/yodb

A lightweight and fast key-value storage engine based on the buffer tree.

Primary LanguageC++

YoDB Total views

A lightweight and fast key-value storage engine based on the buffer tree.

Purpose

There have already been several KV databases like tokudb and cascadb, which are using buffer tree as the underlying data structure to optimize written operation. But their code seems to be a little complex and hard for the beginners to understand the core idea of how the tree really works in multi-threaded environment.
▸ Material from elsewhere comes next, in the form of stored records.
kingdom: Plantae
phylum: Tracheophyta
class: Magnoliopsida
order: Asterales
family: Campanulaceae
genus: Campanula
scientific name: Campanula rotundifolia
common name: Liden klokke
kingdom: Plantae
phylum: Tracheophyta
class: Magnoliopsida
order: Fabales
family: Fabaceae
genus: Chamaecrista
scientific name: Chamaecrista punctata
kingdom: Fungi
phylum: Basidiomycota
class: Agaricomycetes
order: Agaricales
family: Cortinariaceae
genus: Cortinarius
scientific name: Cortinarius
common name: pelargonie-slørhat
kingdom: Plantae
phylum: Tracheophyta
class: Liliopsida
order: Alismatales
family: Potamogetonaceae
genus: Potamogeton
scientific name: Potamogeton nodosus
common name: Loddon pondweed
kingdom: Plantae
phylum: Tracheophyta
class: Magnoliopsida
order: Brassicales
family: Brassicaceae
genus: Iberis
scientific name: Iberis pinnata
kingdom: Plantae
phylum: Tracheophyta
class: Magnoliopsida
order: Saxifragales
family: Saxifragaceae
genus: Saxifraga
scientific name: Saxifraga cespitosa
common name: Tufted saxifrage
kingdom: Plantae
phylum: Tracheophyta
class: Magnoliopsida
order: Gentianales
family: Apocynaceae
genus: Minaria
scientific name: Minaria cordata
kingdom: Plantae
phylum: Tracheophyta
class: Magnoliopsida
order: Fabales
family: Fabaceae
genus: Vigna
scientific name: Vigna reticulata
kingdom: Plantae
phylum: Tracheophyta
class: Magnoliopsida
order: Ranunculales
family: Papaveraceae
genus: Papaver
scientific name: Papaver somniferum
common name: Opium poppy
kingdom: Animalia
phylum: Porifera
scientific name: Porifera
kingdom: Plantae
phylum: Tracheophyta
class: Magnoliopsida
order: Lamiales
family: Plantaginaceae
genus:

So I write this storage engine which named yodb (yo just helps for funny pronunciation), try to meet the need of those guys who want to have a quick introspect of this beautiful algorithm. Yodb has an excellent performance that can handle millions of read/written requests at a time with only 6K source lines of code, and also of course has a detailed notation.

Performance

Setup

We use a database with a million entries. Each entry has a 16 byte key, and a 100 byte value.

yodb:       version 0.1
Date:       Tue Dec 17 15:00:09 2013
CPU:        4 * Intel(R) Core(TM)2 Quad CPU    Q8300  @ 2.50GHz
CPUCache:   2048 KB
Keys:       16 bytes each
Values:     100 bytes each 
Entries:    1000000
RawSize:    110.6 MB (estimated)
FileSize:   110.6 MB (estimated, compression disabled)

Write performance

fillseq      :       4.989 micros/op;   22.2 MB/s     
fillrandom   :       5.223 micros/op;   21.2 MB/s 

Each "op" above corresponds to a read/write of a single key/value pair. I.e., a random write benchmark goes at approximately 200,000 writes per second.

Read performance

readseq      :       2.653 micros/op;   41.7 MB/s  
readrandom   :       7.804 micros/op;    6.4 MB/s  
readhot      :       2.662 micros/op;   41.6 MB/s  

Usage

Include to your header

#include <yodb/db.h>

using namespace yodb;

Options opts;
opts.comparator = new BytewiseComparator();
opts.env = new Env("/your/database/path");

DB* db = new DB("your_db_name", opts);
if (!db->init()) {
    fprintf(stderr, "error initialize database\n");
}

Write

if (!db->put("Shanghai", "Minhang part")) {
    fprintf(stderr, "insert error\n");
}

Read

Slice value;
if (!db->get("Guangzhou", value)) {
    fprintf(stderr, "read error\n");
}

Delete

if (!db->del("Beijing")) {
    fprintf(stderr, "delete error\n");
}

Exit

delete db;
delete opts.comparator;
delete opts.env;

Further work

  • Make lock independent with the tree.
  • Add bloom filter to accelerate read operation.
  • Add memory table just like leveldb